Required action: How many lines in the entries below include the string "accuracies"? Answer with the number only.

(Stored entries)
[Start of Attachment]

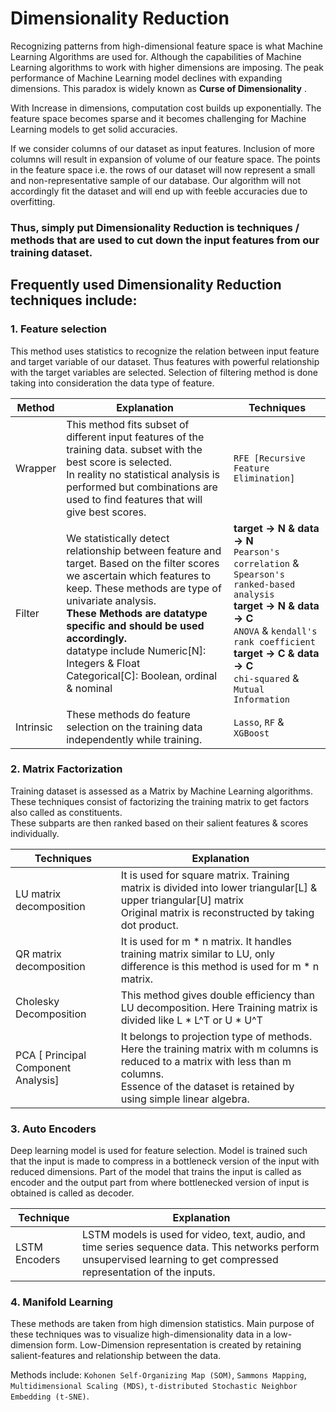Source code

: # Dimensionality Reduction
Recognizing patterns from high-dimensional feature space is what Machine Learning Algorithms are used for. Although the capabilities of Machine Learning algorithms to work with higher dimensions are imposing. The peak performance of Machine Learning model declines with expanding dimensions. This paradox is widely known as  **Curse of Dimensionality** .  

With Increase in dimensions, computation cost builds up exponentially. The feature space becomes sparse and it becomes challenging for Machine Learning models to get solid accuracies.  

If we consider columns of our dataset as input features. Inclusion of more columns will result in expansion of volume of our feature space. The points in the feature space i.e. the rows of our dataset will now represent a small and non-representative sample of our database. Our algorithm will not accordingly fit the dataset and will end up with feeble accuracies due to overfitting.  

### Thus, simply put Dimensionality Reduction is techniques / methods that are used to cut down the input features from our training dataset.  
## Frequently used Dimensionality Reduction techniques include:  
### 1. Feature selection  
This method uses statistics to recognize the relation between input feature and target variable of our dataset. Thus features with powerful relationship with the target variables are selected.
Selection of filtering method is done taking into consideration the data type of feature.

Method | Explanation | Techniques
--- | --- | ---- 
Wrapper | This method fits subset of different input features of the training data. subset with the best score is selected. <br> In reality no statistical analysis is performed but combinations are used to find features that will give best scores. | `RFE [Recursive Feature Elimination]` 
Filter | We statistically detect relationship between feature and target. Based on the filter scores we ascertain which features to keep. These methods are type of univariate analysis.<br> **These Methods are datatype specific and should be used accordingly.**<br> datatype include Numeric[N]: Integers & Float<br>Categorical[C]: Boolean, ordinal & nominal | **target -> N & data -> N**<br> `Pearson's correlation` & `Spearson's ranked-based analysis`<br> **target -> N & data -> C**<br> `ANOVA` & `kendall's rank coefficient`<br> **target -> C & data -> C**<br> `chi-squared` & `Mutual Information`
Intrinsic | These methods do feature selection on the training data independently while training. | `Lasso`, `RF` & `XGBoost`  

### 2. Matrix Factorization
Training dataset is assessed as a Matrix by Machine Learning algorithms. These techniques consist of factorizing the training matrix to get factors also called as constituents.  
These subparts are then ranked based on their salient features & scores individually.  

Techniques |  Explanation
--- | --- 
LU matrix decomposition | It is used for square matrix. Training matrix is divided into lower triangular[L] & upper triangular[U] matrix<br> Original matrix is reconstructed by taking dot product.  
QR matrix decomposition |  It is used for m * n matrix. It handles training matrix similar to LU, only difference is this method is used for m * n matrix.
Cholesky Decomposition | This method gives double efficiency than LU decomposition. Here Training matrix is divided like L * L^T or U * U^T
PCA [ Principal Component Analysis] | It belongs to projection type of methods. Here the training matrix with m columns is reduced to a matrix with less than m columns.<br> Essence of the dataset is retained by using simple linear algebra. 

### 3. Auto Encoders
Deep learning model is used for feature selection. Model is trained such that the input is made to compress in a bottleneck version of the input with reduced dimensions.
Part of the model that trains the input is called as encoder and the output part from where bottlenecked version of input is obtained is called as decoder.  

Technique | Explanation 
--- | ---
LSTM Encoders | LSTM models is used for video, text, audio, and time series sequence data. This networks perform unsupervised learning to get compressed representation of the inputs. 

### 4. Manifold Learning  
These methods are taken from high dimension statistics. Main purpose of these techniques was to visualize high-dimensionality data in a low-dimension form. Low-Dimension representation is created by retaining salient-features and relationship between the data.

Methods include:  `Kohonen Self-Organizing Map (SOM)`, `Sammons Mapping`, `Multidimensional Scaling (MDS)`, `t-distributed Stochastic Neighbor Embedding (t-SNE)`.
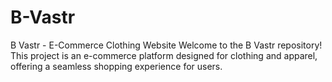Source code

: # B-Vastr
B Vastr - E-Commerce Clothing Website Welcome to the B Vastr repository! This project is an e-commerce platform designed for clothing and apparel, offering a seamless shopping experience for users.
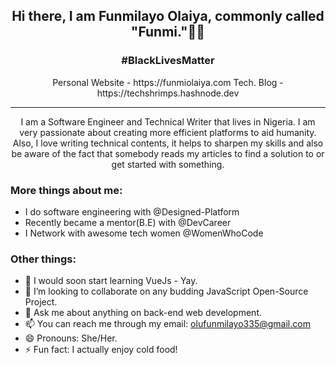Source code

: <h2 align="center"> <b>Hi there, I am Funmilayo Olaiya, commonly called "Funmi."👋🏿</b></h2>
<h3 align="center"> #BlackLivesMatter</h3>
<p align="center"> Personal Website - https://funmiolaiya.com Tech. Blog - https://techshrimps.hashnode.dev</p>
<hr>

<p align="center">I am a Software Engineer and Technical Writer that lives in Nigeria.
I am very passionate about creating more efficient platforms to aid humanity. Also, I love writing technical contents, it helps to sharpen my skills and also be aware of the fact that somebody reads my articles to find a solution to or get started with something.
</p>

<h3> More things about me:</h3>

- I do software engineering with @Designed-Platform
- Recently became a mentor(B.E) with @DevCareer
- I Network with awesome tech women @WomenWhoCode

<h3>Other things:</h3>

- 🌱 I would soon start learning VueJs - Yay.
- 👯 I’m looking to collaborate on any budding JavaScript Open-Source Project.
- 💬 Ask me about anything on back-end web development.
- 📫 You can reach me through my email: olufunmilayo335@gmail.com
- 😄 Pronouns: She/Her.
- ⚡ Fun fact: I actually enjoy cold food!
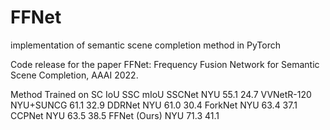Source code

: # FFNet
implementation of semantic scene completion method in PyTorch

Code release for the paper FFNet: Frequency Fusion Network for Semantic Scene Completion, AAAI 2022.



Method	Trained on	SC IoU	SSC mIoU
SSCNet	NYU	55.1	24.7
VVNetR-120	NYU+SUNCG	61.1	32.9
DDRNet	NYU	61.0	30.4
ForkNet	NYU	63.4	37.1
CCPNet	NYU	63.5	38.5
FFNet (Ours)	NYU	71.3	41.1
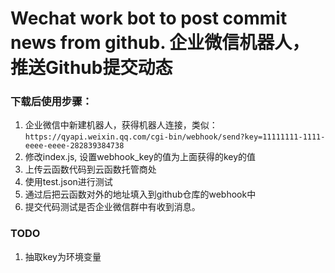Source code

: # Wechat work bot to post commit news from github. 企业微信机器人，推送Github提交动态

### 下载后使用步骤：

1. 企业微信中新建机器人，获得机器人连接，类似：`https://qyapi.weixin.qq.com/cgi-bin/webhook/send?key=11111111-1111-eeee-eeee-282839384738`
2. 修改index.js, 设置webhook_key的值为上面获得的key的值
3. 上传云函数代码到云函数托管商处
4. 使用test.json进行测试
5. 通过后把云函数对外的地址填入到github仓库的webhook中
6. 提交代码测试是否企业微信群中有收到消息。

### TODO

1. 抽取key为环境变量
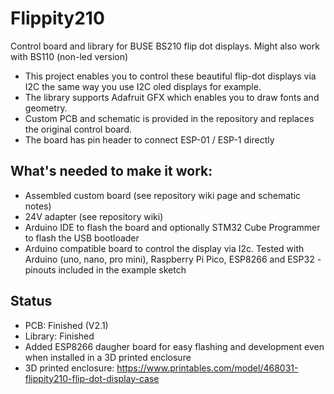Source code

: # Flippity210
Control board and library for BUSE BS210 flip dot displays. Might also work with BS110 (non-led version)

- This project enables you to control these beautiful flip-dot displays via I2C the same way you use I2C oled displays for example. 
- The library supports Adafruit GFX which enables you to draw fonts and geometry.
- Custom PCB and schematic is provided in the repository and replaces the original control board.
- The board has pin header to connect ESP-01 / ESP-1 directly

## What's needed to make it work:
- Assembled custom board (see repository wiki page and schematic notes)
- 24V adapter (see repository wiki)
- Arduino IDE to flash the board and optionally STM32 Cube Programmer to flash the USB bootloader
- Arduino compatible board to control the display via I2c. Tested with Arduino (uno, nano, pro mini), Raspberry Pi Pico, ESP8266 and ESP32 - pinouts included in the example sketch

## Status
- PCB: Finished (V2.1)
- Library: Finished
- Added ESP8266 daugher board for easy flashing and development even when installed in a 3D printed enclosure
- 3D printed enclosure: https://www.printables.com/model/468031-flippity210-flip-dot-display-case
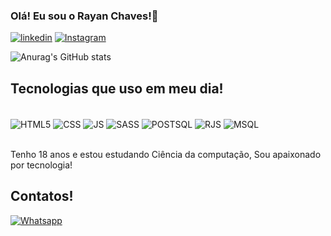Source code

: 
### Olá! Eu sou o Rayan Chaves!👋

[![linkedin](https://img.shields.io/badge/LinkedIn-0077B5?style=for-the-badge&logo=linkedin&logoColor=white)](https://www.linkedin.com/in/rayan-chaves-7b62a7269?utm_source=share&utm_campaign=share_via&utm_content=profile&utm_medium=ios_app)
[![Instagram](https://img.shields.io/badge/Instagram-E4405F?style=for-the-badge&logo=instagram&logoColor=white)](https://instagram.com/rayan_chaves_novko?igshid=MTBoa2xhZ3Vjd2l5ag%3D%3D&utm_source=qr)

![Anurag's GitHub stats](https://github-readme-stats.vercel.app/api?username=RayanChaves&show_icons=true&theme=tokyonight)

## Tecnologias que uso em meu dia!

<div style="display: inline_block"><br/>
    <img align="center" alt="HTML5" src="https://img.shields.io/badge/HTML5-E34F26?style=for-the-badge&logo=html5&logoColor=white" />
    <img align="center" alt="CSS" src="https://img.shields.io/badge/CSS3-1572B6?style=for-the-badge&logo=css3&logoColor=white" />
    <img align="center" alt="JS" src="https://img.shields.io/badge/JavaScript-F7DF1E?style=for-the-badge&logo=javascript&logoColor=black" />
    <img align="center" alt="SASS" src="https://img.shields.io/badge/Sass-CC6699?style=for-the-badge&logo=sass&logoColor=white" />
    <img align="center" alt="POSTSQL" src="https://img.shields.io/badge/PostgreSQL-316192?style=for-the-badge&logo=postgresql&logoColor=white" />
    <img align="center" alt="RJS" src="https://img.shields.io/badge/React-20232A?style=for-the-badge&logo=react&logoColor=61DAFB" />
    <img align="center" alt="MSQL" src="https://img.shields.io/badge/MySQL-00000F?style=for-the-badge&logo=mysql&logoColor=whitee" />
</div><br/>

Tenho 18 anos e estou estudando Ciência da computação, Sou apaixonado por tecnologia!

## Contatos!
[![Whatsapp](https://img.shields.io/badge/WhatsApp-25D366?style=for-the-badge&logo=whatsapp&logoColor=white)](wa.me/+5548992106300)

[End of Attachment]

Response: 2